WHAT YOU NEED TO DO: Reproduce all the data exactly, without pictures.

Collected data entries

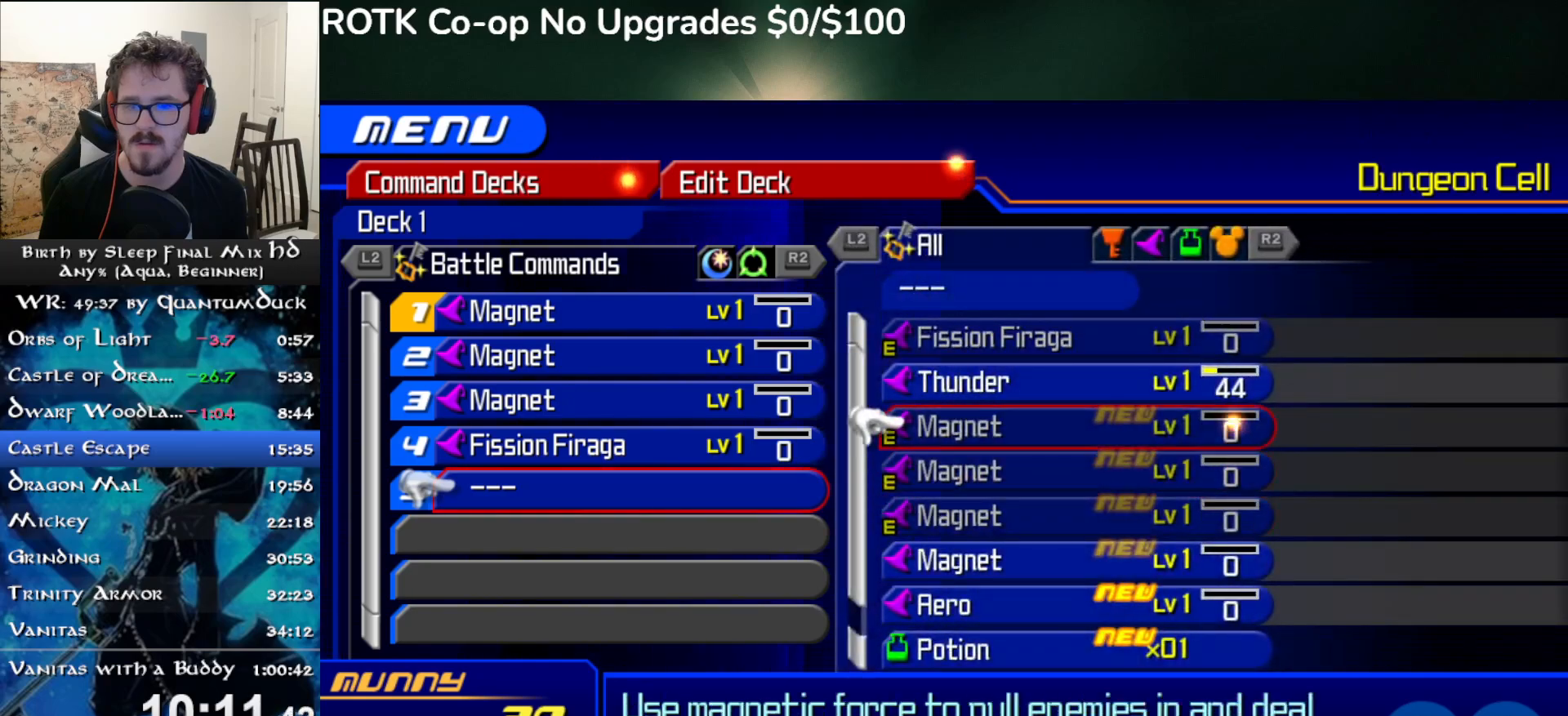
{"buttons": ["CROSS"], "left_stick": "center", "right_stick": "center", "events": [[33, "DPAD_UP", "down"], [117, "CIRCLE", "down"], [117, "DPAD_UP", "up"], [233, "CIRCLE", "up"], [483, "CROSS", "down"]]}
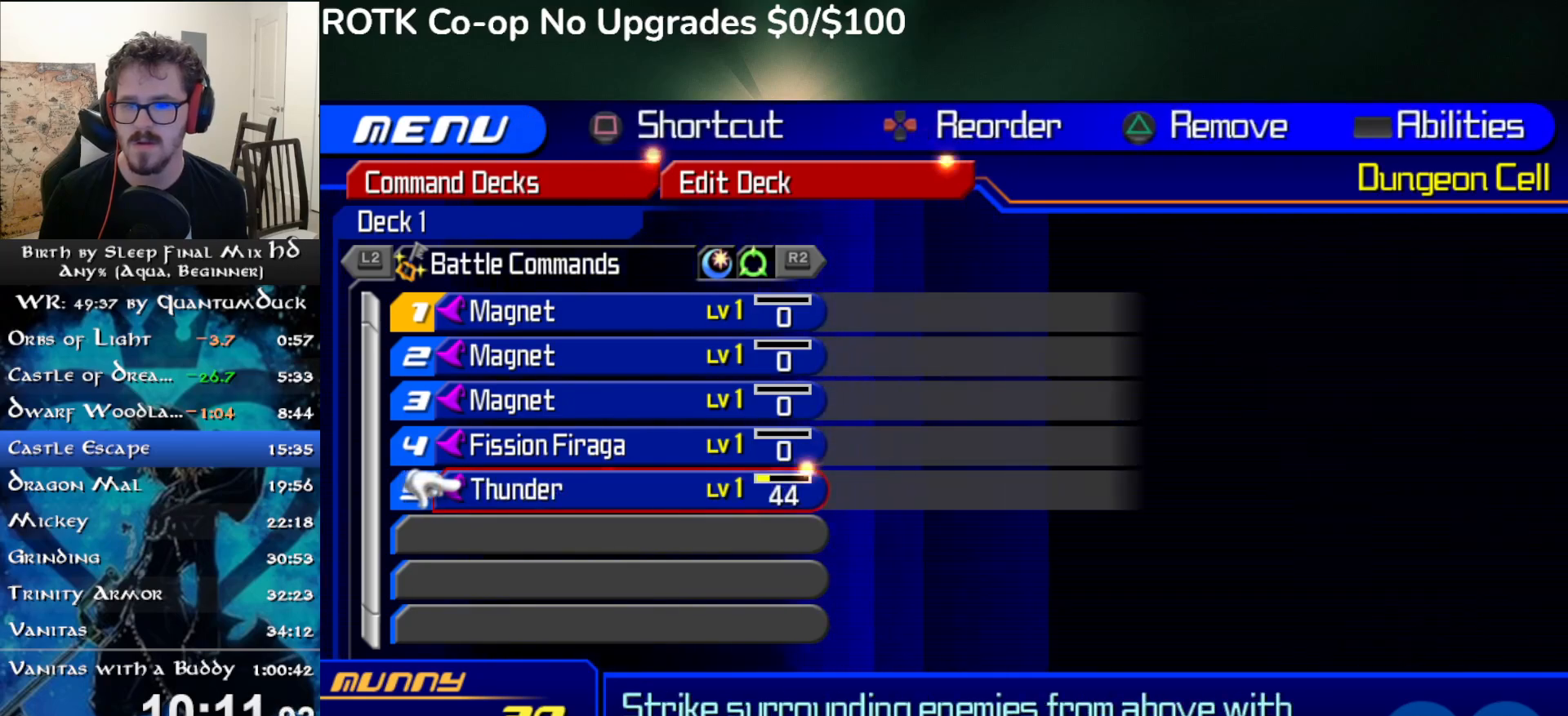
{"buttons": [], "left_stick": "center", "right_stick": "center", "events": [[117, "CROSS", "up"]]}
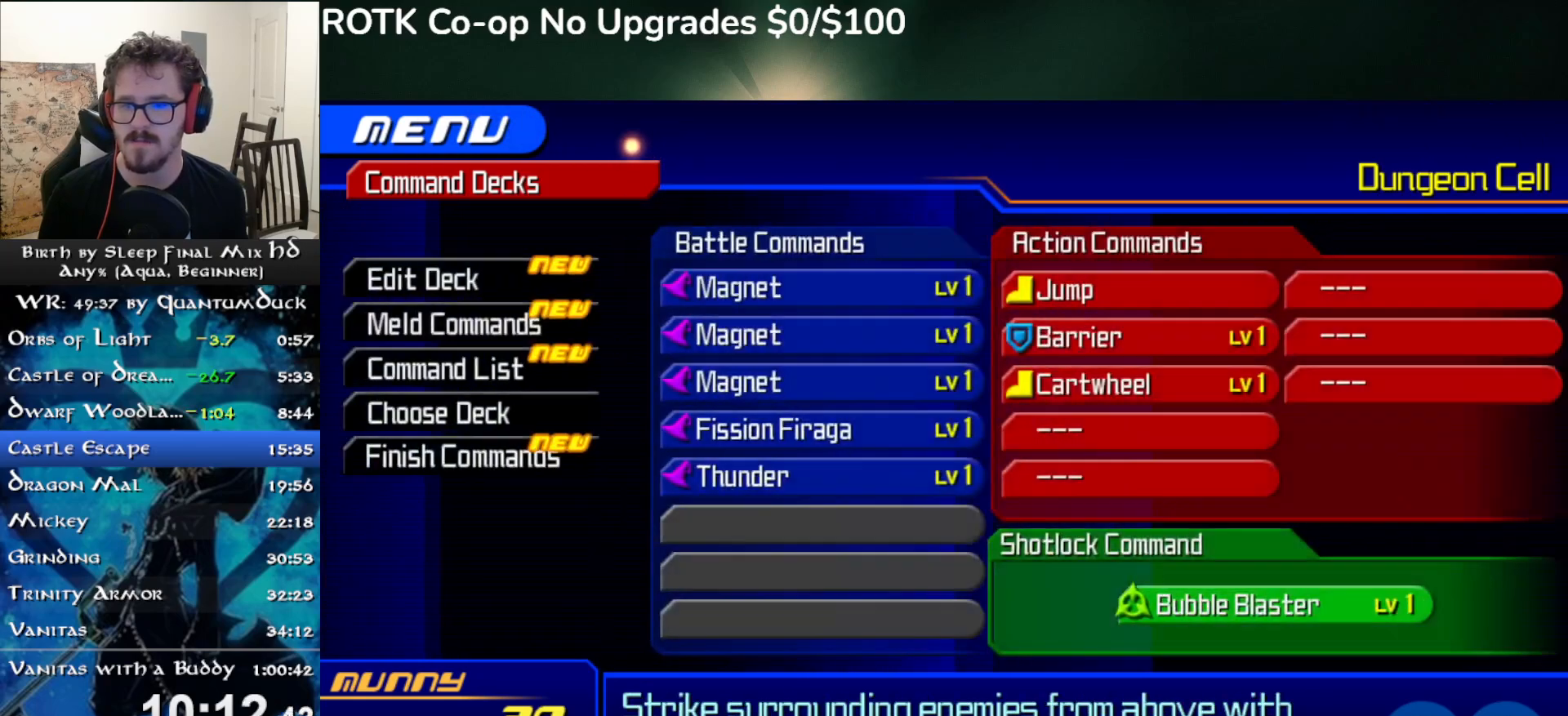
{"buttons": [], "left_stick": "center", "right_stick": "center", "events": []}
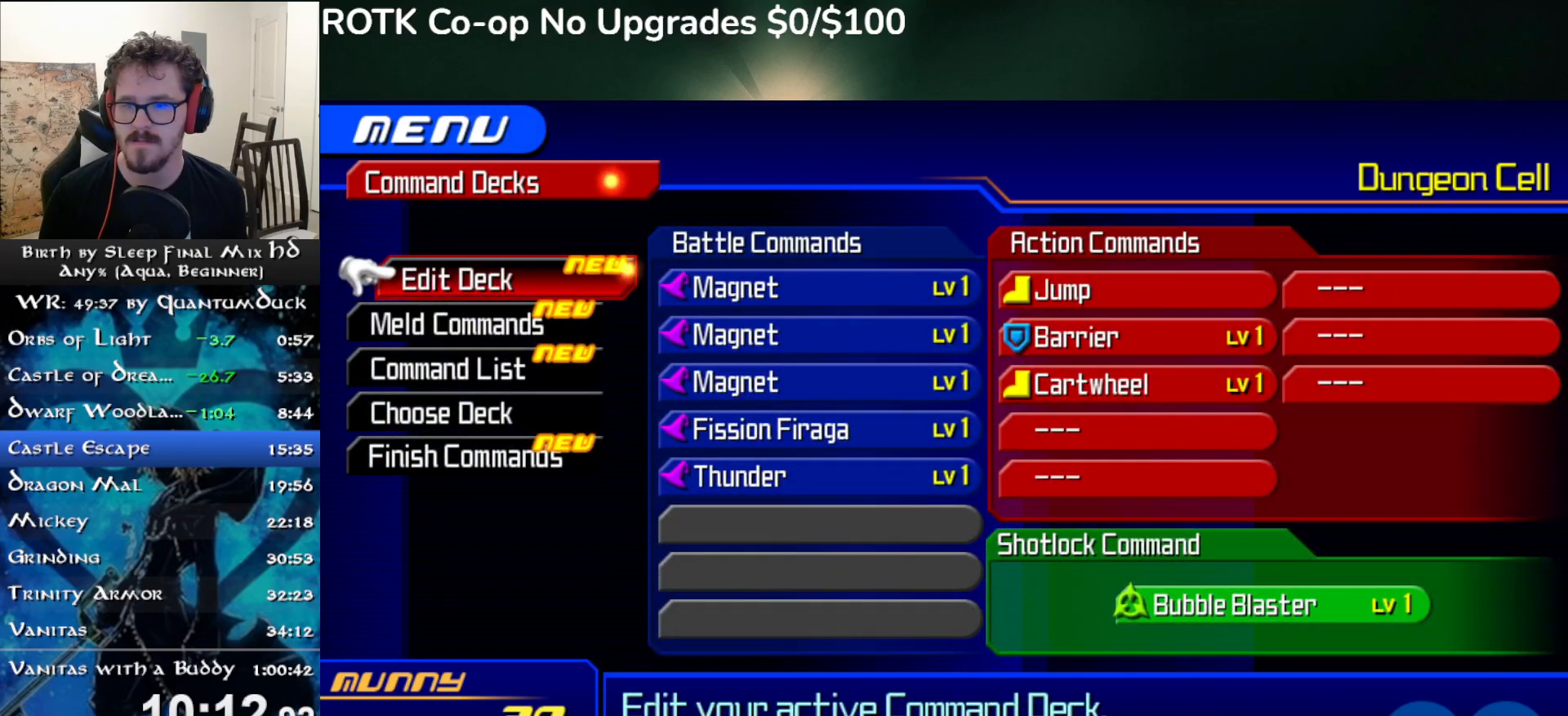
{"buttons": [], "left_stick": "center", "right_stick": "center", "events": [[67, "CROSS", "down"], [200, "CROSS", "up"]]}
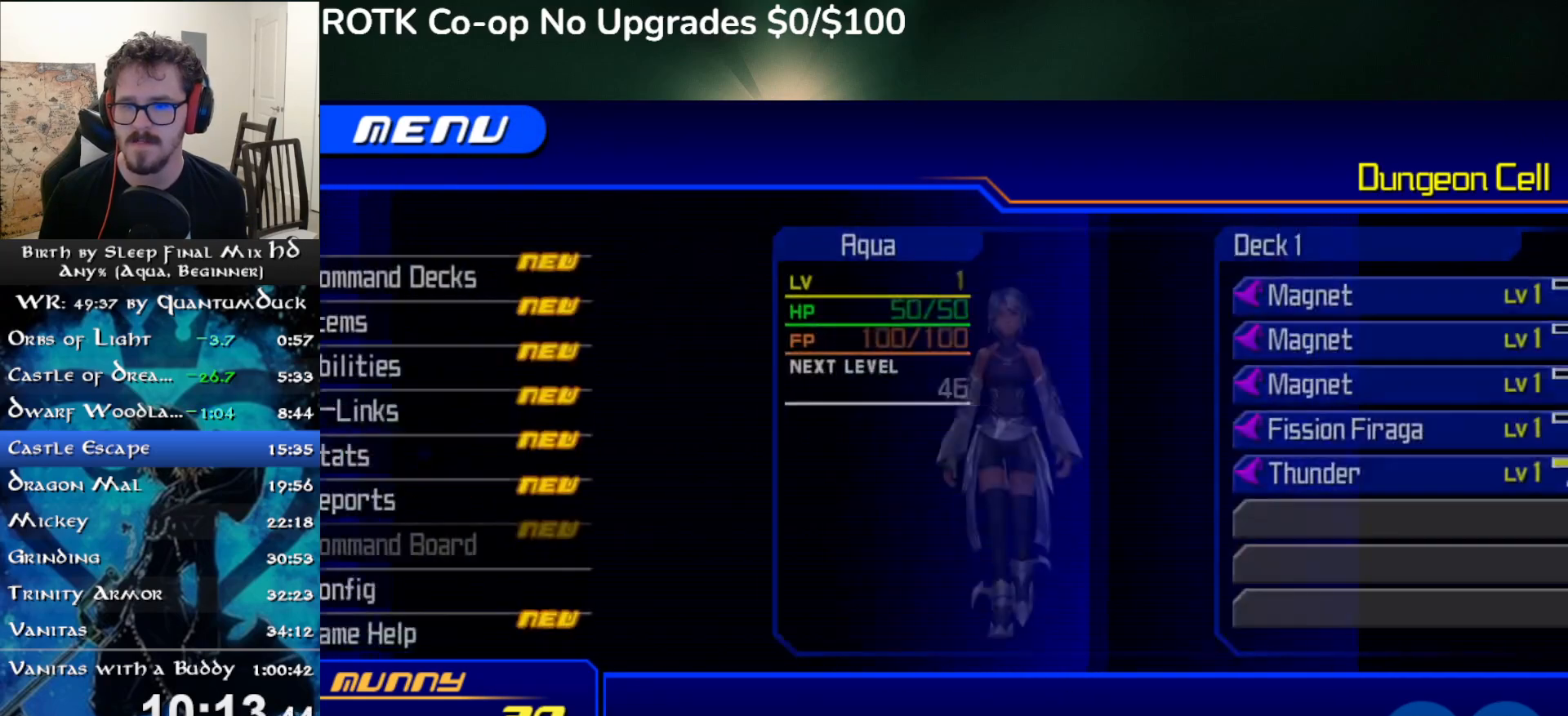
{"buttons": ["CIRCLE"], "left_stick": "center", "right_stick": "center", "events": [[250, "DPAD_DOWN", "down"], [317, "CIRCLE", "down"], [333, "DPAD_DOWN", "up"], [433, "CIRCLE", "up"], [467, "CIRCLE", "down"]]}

TASK RESULT:
{"buttons": ["CROSS"], "left_stick": "center", "right_stick": "center", "events": [[33, "DPAD_UP", "down"], [117, "CIRCLE", "down"], [117, "DPAD_UP", "up"], [233, "CIRCLE", "up"], [483, "CROSS", "down"]]}
{"buttons": [], "left_stick": "center", "right_stick": "center", "events": [[117, "CROSS", "up"]]}
{"buttons": [], "left_stick": "center", "right_stick": "center", "events": []}
{"buttons": [], "left_stick": "center", "right_stick": "center", "events": [[67, "CROSS", "down"], [200, "CROSS", "up"]]}
{"buttons": ["CIRCLE"], "left_stick": "center", "right_stick": "center", "events": [[250, "DPAD_DOWN", "down"], [317, "CIRCLE", "down"], [333, "DPAD_DOWN", "up"], [433, "CIRCLE", "up"], [467, "CIRCLE", "down"]]}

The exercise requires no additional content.